### Aufgabe
Als was bezeichnete der Jazzkritiker Robert Shelton den jungen Sänger laut der Textstelle über Bob Dylan?

Diese Begründung ist fast so alt wie Bob Dylan selbst. Schon mehr als ein halbes Jahrhundert zuvor beschrieb der Jazzkritiker Robert Shelton den jungen Sänger mal als »eine Kreuzung aus Chorknabe und Beatnik … Er bricht alle Regeln des Songschreibens – außer der, dass man etwas zu sagen haben muss«. Der so Beschriebene beteuerte später in seinen Memoiren Chronicles. Volume One, er habe nie vorgehabt, irgendwelche Regeln zu brechen. »Ich wollte nur etwas ausdrücken, was jenseits der gewohnten Grenzen lag.«
Wenn die moderne Welt in der alten Songform Platz finden sollte, musste er diese halt erweitern, musste über Dinge singen, über die noch niemand gesungen hatte, die Form, die Sprache und die Struktur der Lieder dem anpassen, was er ausdrücken wollte. Er musste Platz schaffen für das Reale und das Surreale, die Geschichte und den Mythos, die Liebe und den Hass, die Großstadt und die Landschaft, das Innenleben und die Nachrichten, das Ernste und das Triviale, die Filme und die Literatur – von Ovid bis Allen Ginsberg, von Shakespeare bis zum japanischen Pulp-Autor Junichi Saga.
Doch auch wenn er über den traditionellen Song hinausgeht, ist das immer noch Musik, nicht Lyrik. Es braucht die Entäußerung, den Klang der Stimme, die Betonung, die Melodie, das Arrangement, den Rhythmus – eben die Energie, um die Bedeutung eines Liedes zu erfassen.
Und die kann sich von Aufführung zu Aufführung ändern.
So wie wir alle, wenn wir etwas erlebt haben, es jedem, dem wir davon berichten, wieder neu erzählen, auf unser Gegenüber und die Umgebung reagieren, den Fokus anders setzen, ausschmücken oder verknappen, verfährt der Songwriter mit den mäandernden Geschichten, die er spinnt wie ein langes Garn. Es gilt das gesungene Wort, nicht das geschriebene.
Was für das Werk gilt, gilt für den Künstler – auch seine Identität ist permanent im Fluss, variiert und verändert sich. Denn Bob Dylan ist Teil seines Werks, ist eine Kunstfigur, die sich der junge Robert Allen Zimmerman aus dem Mittleren Westen der Vereinigten Staaten Anfang der Sechzigerjahre ausgedacht hat.

### Bereitgestelltes Material
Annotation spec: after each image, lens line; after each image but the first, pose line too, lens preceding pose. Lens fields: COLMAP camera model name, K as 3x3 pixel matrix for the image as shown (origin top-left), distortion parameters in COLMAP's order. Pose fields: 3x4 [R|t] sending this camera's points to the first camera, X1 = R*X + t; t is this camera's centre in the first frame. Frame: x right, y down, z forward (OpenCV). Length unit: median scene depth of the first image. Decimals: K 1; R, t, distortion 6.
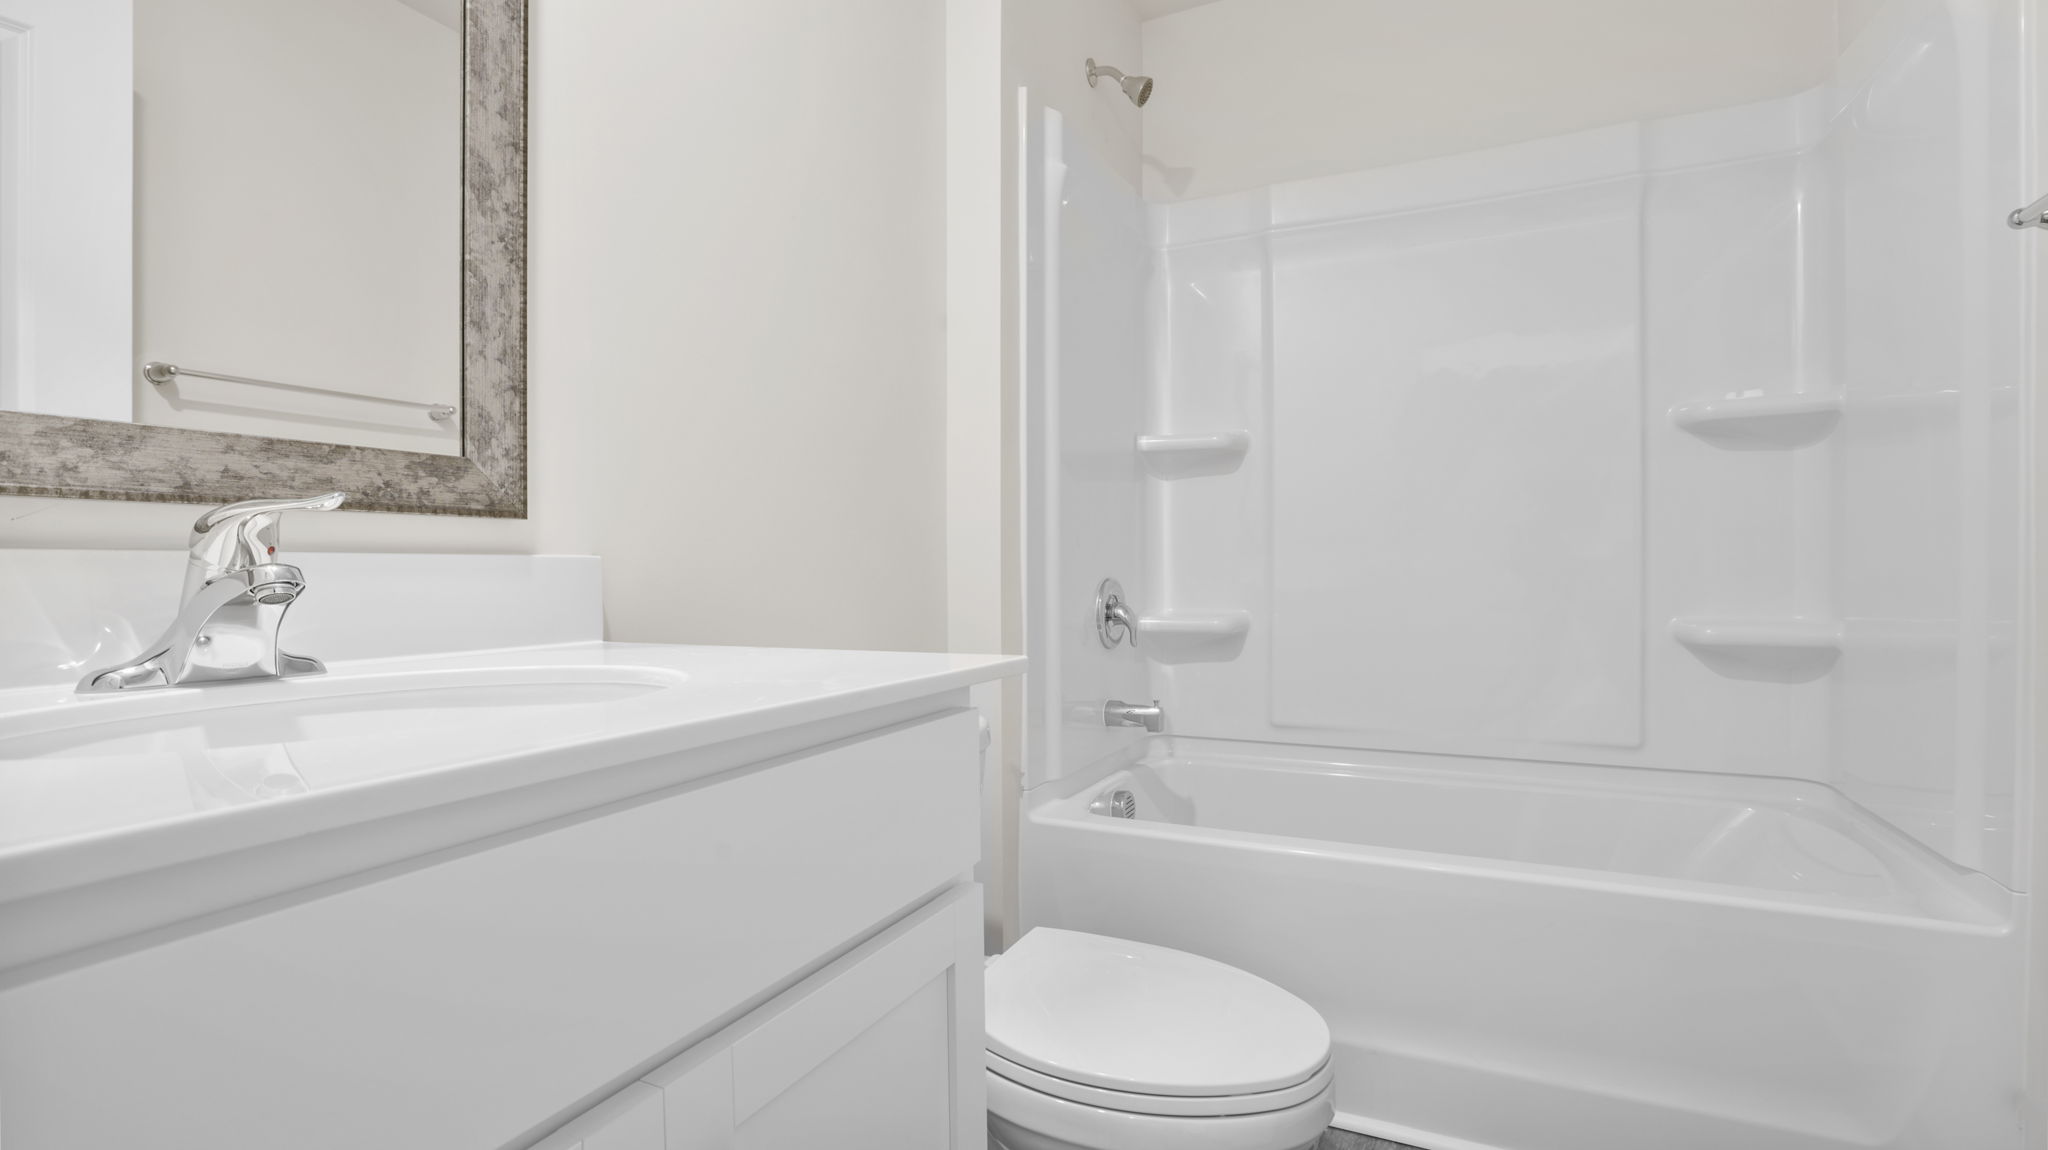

### Lösung
Als »eine Kreuzung aus Chorknabe und Beatnik«.